■ **What to produce**: Only the number is wanted: how many lines in the material below contain "검암경서동".

■ **Recorded information**:
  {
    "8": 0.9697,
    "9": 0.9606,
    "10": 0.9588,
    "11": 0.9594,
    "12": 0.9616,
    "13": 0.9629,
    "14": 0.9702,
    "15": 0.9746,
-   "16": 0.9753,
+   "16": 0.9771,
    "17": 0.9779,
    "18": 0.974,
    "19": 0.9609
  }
--
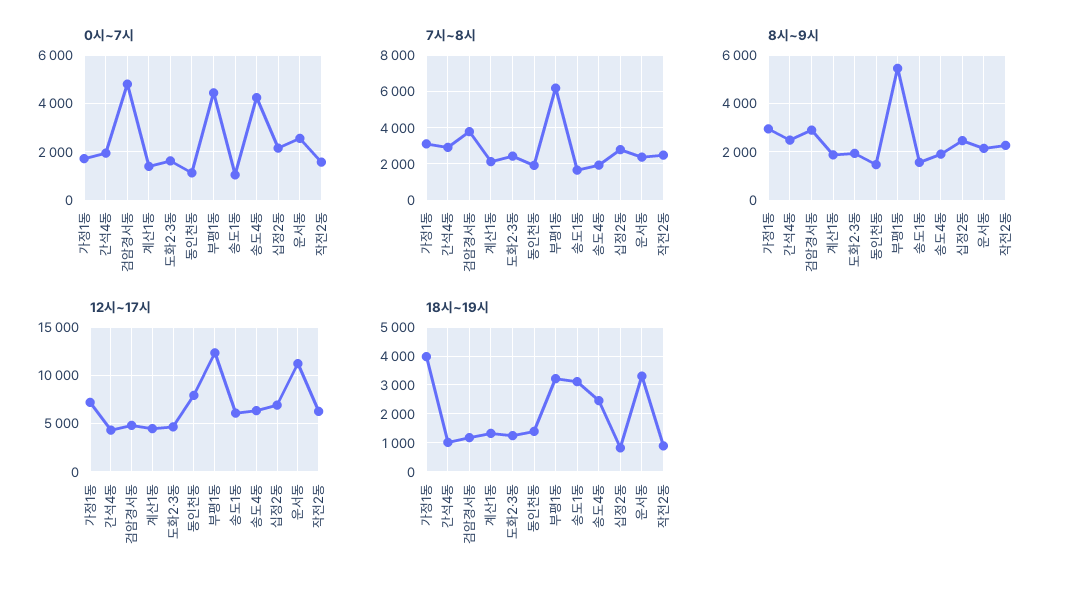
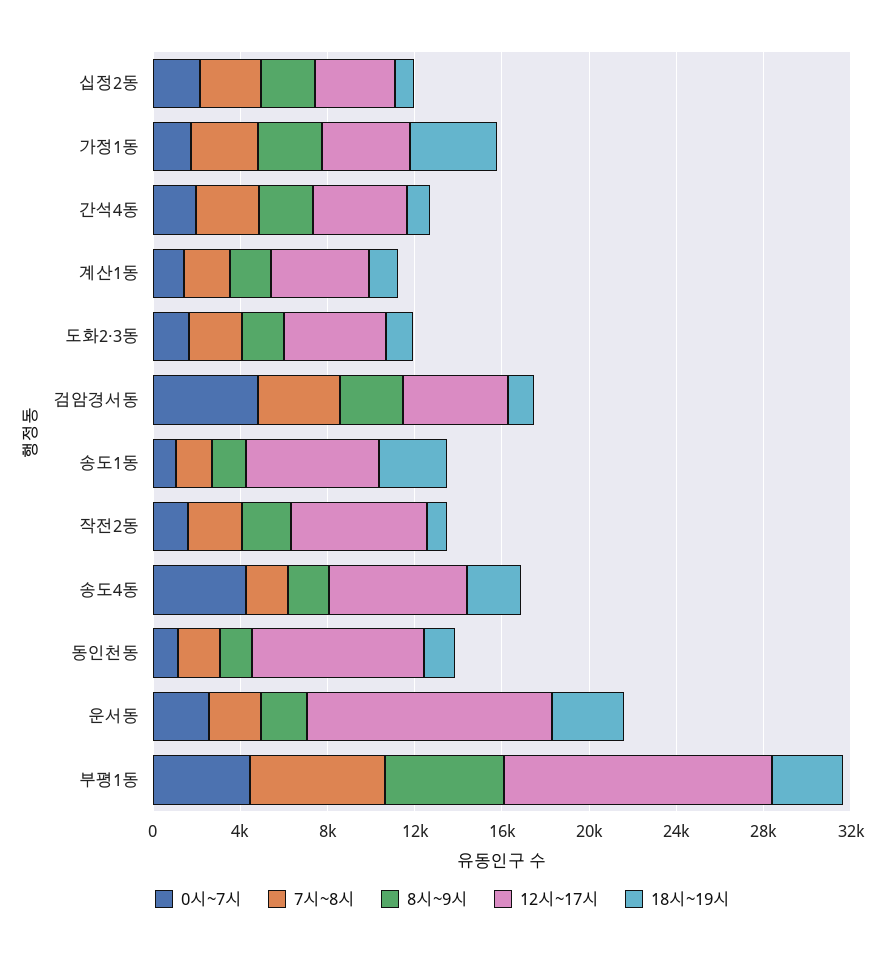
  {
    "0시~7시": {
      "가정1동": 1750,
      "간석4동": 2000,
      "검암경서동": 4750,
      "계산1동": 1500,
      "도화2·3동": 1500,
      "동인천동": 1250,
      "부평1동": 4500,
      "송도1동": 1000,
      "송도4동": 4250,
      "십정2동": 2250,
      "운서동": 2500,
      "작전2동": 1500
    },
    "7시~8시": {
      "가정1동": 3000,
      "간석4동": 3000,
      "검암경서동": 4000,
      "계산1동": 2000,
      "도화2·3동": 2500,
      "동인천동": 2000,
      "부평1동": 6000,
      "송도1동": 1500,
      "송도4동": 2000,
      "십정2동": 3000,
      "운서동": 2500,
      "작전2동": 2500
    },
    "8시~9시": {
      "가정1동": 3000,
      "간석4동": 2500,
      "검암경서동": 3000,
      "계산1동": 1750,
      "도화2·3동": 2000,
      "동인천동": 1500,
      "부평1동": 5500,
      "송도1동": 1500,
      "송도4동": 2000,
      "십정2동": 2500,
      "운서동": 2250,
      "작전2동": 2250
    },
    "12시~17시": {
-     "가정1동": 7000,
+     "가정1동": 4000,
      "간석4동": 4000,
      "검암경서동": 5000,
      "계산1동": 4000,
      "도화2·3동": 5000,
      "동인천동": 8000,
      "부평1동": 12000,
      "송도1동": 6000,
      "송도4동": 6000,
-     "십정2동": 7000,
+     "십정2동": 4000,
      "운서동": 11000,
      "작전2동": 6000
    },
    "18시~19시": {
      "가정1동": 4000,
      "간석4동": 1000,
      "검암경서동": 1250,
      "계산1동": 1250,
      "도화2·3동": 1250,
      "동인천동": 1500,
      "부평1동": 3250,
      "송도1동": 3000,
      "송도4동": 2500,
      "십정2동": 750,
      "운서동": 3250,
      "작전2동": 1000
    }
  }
...
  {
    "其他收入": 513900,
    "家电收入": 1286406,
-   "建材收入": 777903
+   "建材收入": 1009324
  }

■ **Answer for the task**: 5